Cervical osteophytes are not the main cause of posterior circulation ischemia: It was previously thought that turning the head/neck could cause compression of the vertebral artery by the osteophytes, resulting in posterior circulation ischemia and dizziness/vertigo because the vestibular nucleus is sensitive to ischemia. This model of hypothesis instead of evidence is a major cause of confusion in the diagnosis of VBI. In contrast, clinical studies have demonstrated that cervical spine osteophytes are by no means a major risk factor for PCI, as there is no significant difference in the degree of cervical spine osteophytes between middle-aged and elderly populations with or without PCI, but only in vascular risk factors; serial vertebral artery dynamic angiograms only show isolated arterial compression due to osteophytes; Doppler ultrasonography after turning the neck is performed, and vertebral artery compression ratios are not seen between those with or without posterior circulation symptoms The rate of extracranial segment compression did not differ between those with and without posterior circulation symptoms.

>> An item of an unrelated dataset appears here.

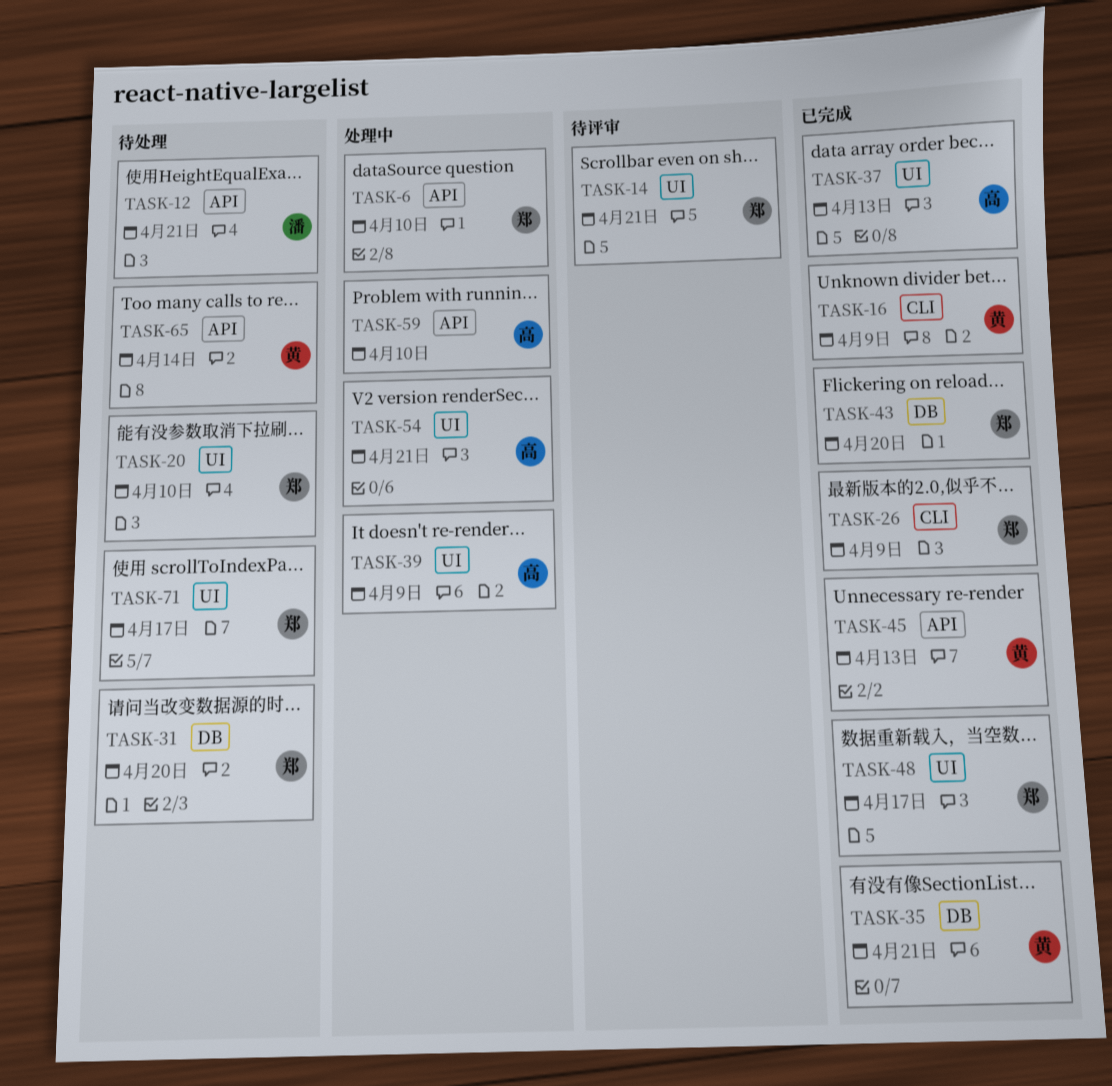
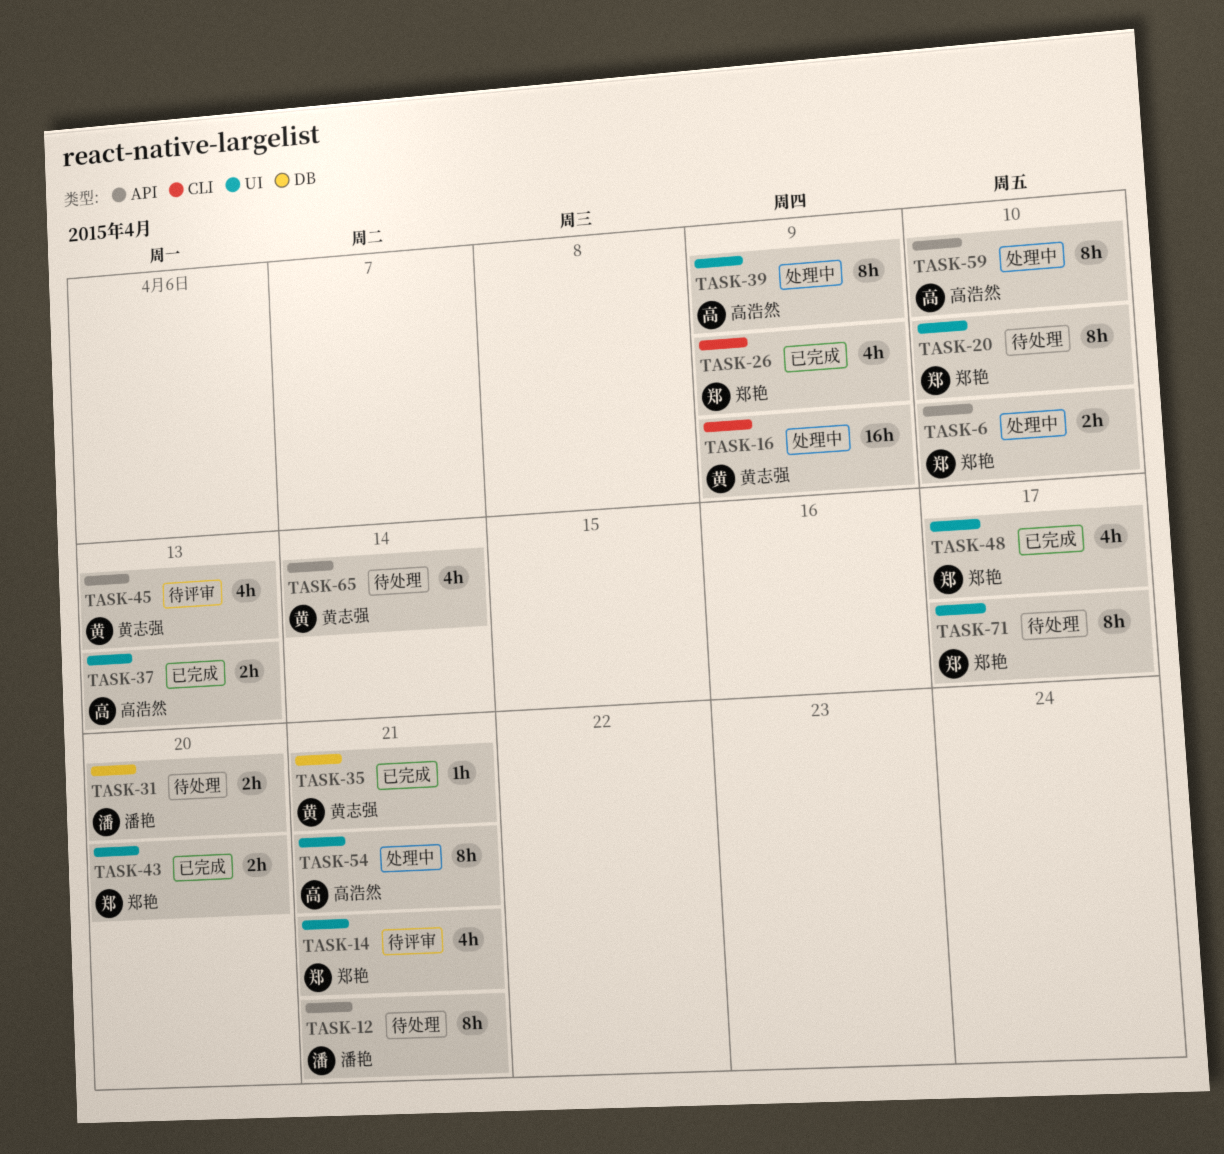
TASK-16, status: 已完成 -> 处理中
TASK-31, owner: 郑艳 -> 潘艳
TASK-43, label: DB -> UI
TASK-45, status: 已完成 -> 待评审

The main manifestations of posterior circulation ischemia
The brainstem is an important site of neurological activity, with cerebral nerves, the reticular superior activating system, and important upstream and downstream conduction bundles passing through it. When the blood supply is impaired and neurological impairment occurs, a variety of different but overlapping clinical manifestations can occur. The clinical manifestations of PCI are therefore diverse, lacking a stereotypical or fixed form, and are difficult to recognize clinically. common clinical symptoms of PCI include dizziness, vertigo, numbness of the limbs or head and face, limb paralysis, sensory abnormalities, gait or limb ataxia, dysarthria or dysphagia, fall episodes, hemianopia, hoarseness, and Horner’s syndrome. The presence of crossover manifestations of neurological damage on one side of the brain and motor-sensory damage on the other side is a characteristic manifestation of PCI. Although dizziness and vertigo are common symptoms of PCI, the common etiology of dizziness and vertigo is not PCI. current evidence suggests that the overall prognosis of PCI is not worse than that of anterior circulation ischemia, e.g., 79% of 407 patients in the NEMC-PCR had a good prognosis.